Klabund (1890 - 1928)
Winterschlaf

Indem man sich nunmehr zum Winter wendet,
Hat es der Dichter schwer,
Der Sommer ist geendet,
Und eine Blume wächst nicht mehr.

Was soll man da besingen?
Die meisten Requisiten sind vereist.
Man muss schon in die eigene Seele dringen -
Jedoch, da haperts meist.
 
Man sitzt besorgt auf seinen Hintern,
Man sinnt und sitzt sich seine Hose durch, -
Da hilft das eben nichts, da muss man eben überwintern
Wie Frosch und Lurch.

Franz Grillparzer (1791 - 1872)
Wintergedanken

Willst du, Seele, nicht mehr blühen,
Da vorbei des Sommers Flucht?
Oder wenn der Herbst erschienen,
Warum gibst du keine Frucht?

War vielleicht zu reich dein Blühen,
War zu bunt der Farben Licht?
Denn die Blüten geben Früchte,
Aber, ach, die Blumen nicht.

Martin Greif (1839 - 1911)
Winterlied der Meise

Wo auf winterlicher Flur
Noch kein Hälmchen zu erschauen,
Mahnt vom Walde her die Meise,
Auf die Sonne zu vertrauen,
Die für eine Weile nur
Uns entwandert auf der Reise.

Christian Morgenstern (1871 - 1914)
Zu Golde ward die Welt

Zu Golde ward die Welt;
Zu lange traf
Der Sonne süßer Strahl
Das Blatt, den Zweig.
Nun neig
Dich, Welt hinab
In Winterschlaf.

Bald sinkt's von droben dir
In flockigen Geweben
Verschleiernd zu -
Und bringt dir Ruh,
O Welt,
O dir, zu Gold geliebtes Leben,
Ruh.

Joseph von Eichendorff (1788 - 1857)
Der Vögel Abschied

Ade, ihr Felsenhallen,
Du schönes Waldrevier,
Die falben Blätter fallen,
Wir ziehen weit von hier.

Träumt fort im stillen Grunde!
Die Berg stehn auf der Wacht,
Die Sterne machen Runde
Die lange Winternacht.

Und ob sie all verglommen,
Die Täler und die Höhn –
Lenz muss doch wiederkommen
Und alles auferstehn!


Winterlandschaft mit Fußgängerin
Foto: pixabay.com

Maria Luise Weissmann (1899 - 1929)
Jahres-Ende

Du greises Jahr: du eilst, dem Ziele zu
Rascher und rascher, sehnst dich nach der Ruh
In einem tiefen grenzenlosen Tod.
Doch sieh: ich eile schneller, nach dem Rot
Des neuen Morgens gierig, dir voraus.
O komm! Hinübergeh! Lösch aus, lösch aus!
Gezeichnetes, Beladenes, befleckt
Mit großer Müdigkeit, mit Schmerz bedeckt -
Vergeh - ich werde!
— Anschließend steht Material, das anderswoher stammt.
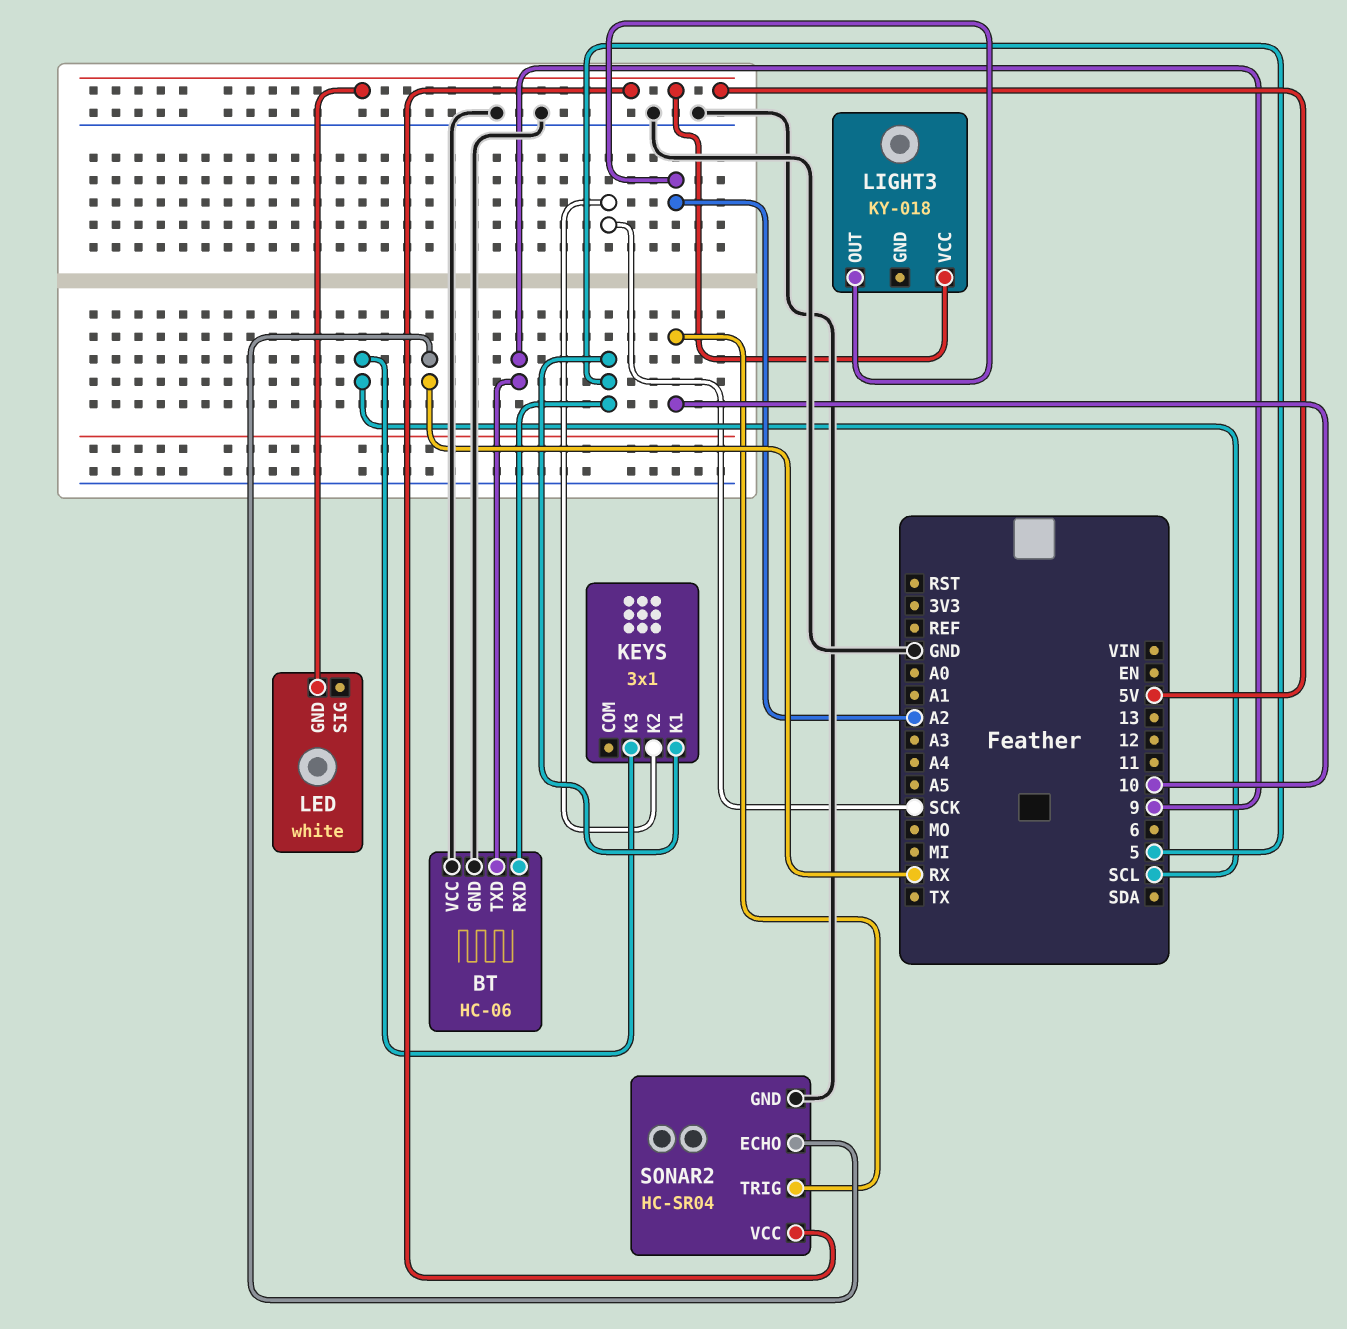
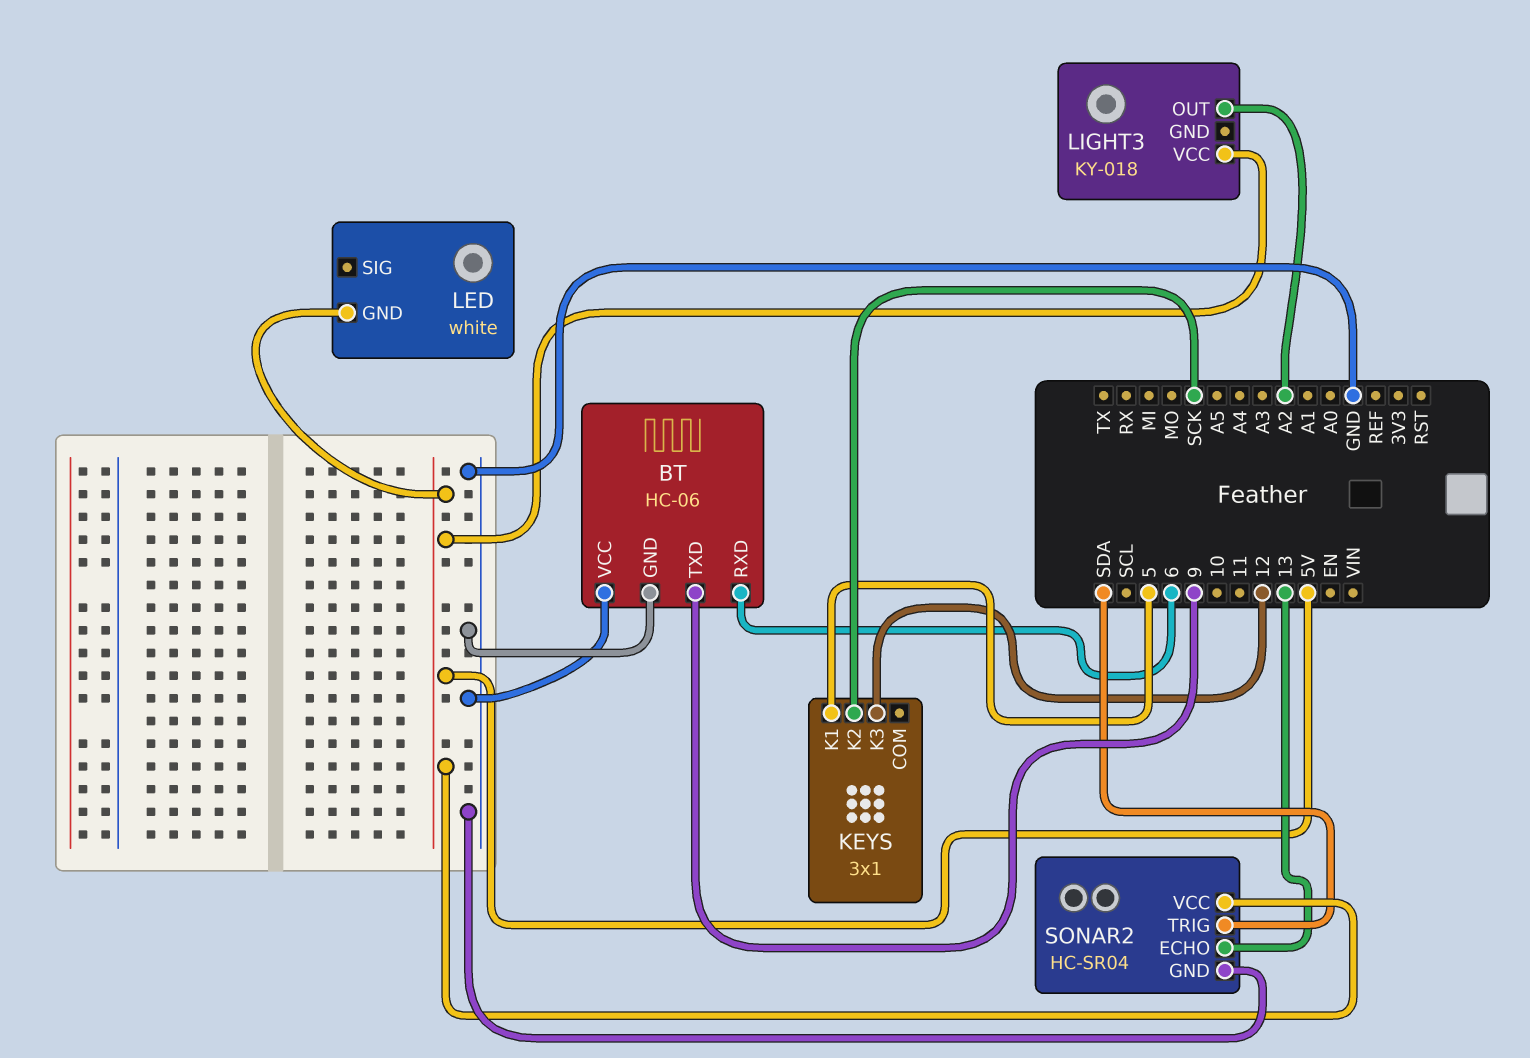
BT pin RXD: 5 -> 6
KEYS pin K3: SCL -> 12
SONAR2 pin ECHO: RX -> 13
SONAR2 pin TRIG: 10 -> SDA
Stirb - und ich vermag
Aufzuerstehn: o neuer, reinster Tag!

*Quelle: wortblume.de

Robert Reinick (1805 - 1852)
Der Schneemann auf der Straße

Der Schneemann auf der Straße
trägt einen weißen Rock,
hat eine rote Nase
und einen dicken Stock.

Er rührt sich nicht vom Flecke,
auch wenn es stürmt und schneit.
Stumm steht er an der Ecke
zur kalten Winterszeit.

Doch tropft es von den Dächern
im ersten Sonnenschein,
da fängt er an zu laufen,
und niemand holt ihn ein.

Hedwig Lachmann (1865-1918)
Winterbild

In meinem Zimmer ein paar frische Blumen,
Die allen Wintermissmut mir vertreiben.
Ein Vöglein pickt vor meinem Fenster Krumen
Und guckt dabei zutraulich durch die Scheiben.

In Stroh und Bast die Bäume eingeschlagen,
Damit der strenge Frost sie nicht berühre,
Die Beete wohl verwahrt vor kalten Tagen
Und, bloßen Haupts, ein Bettler vor der Türe.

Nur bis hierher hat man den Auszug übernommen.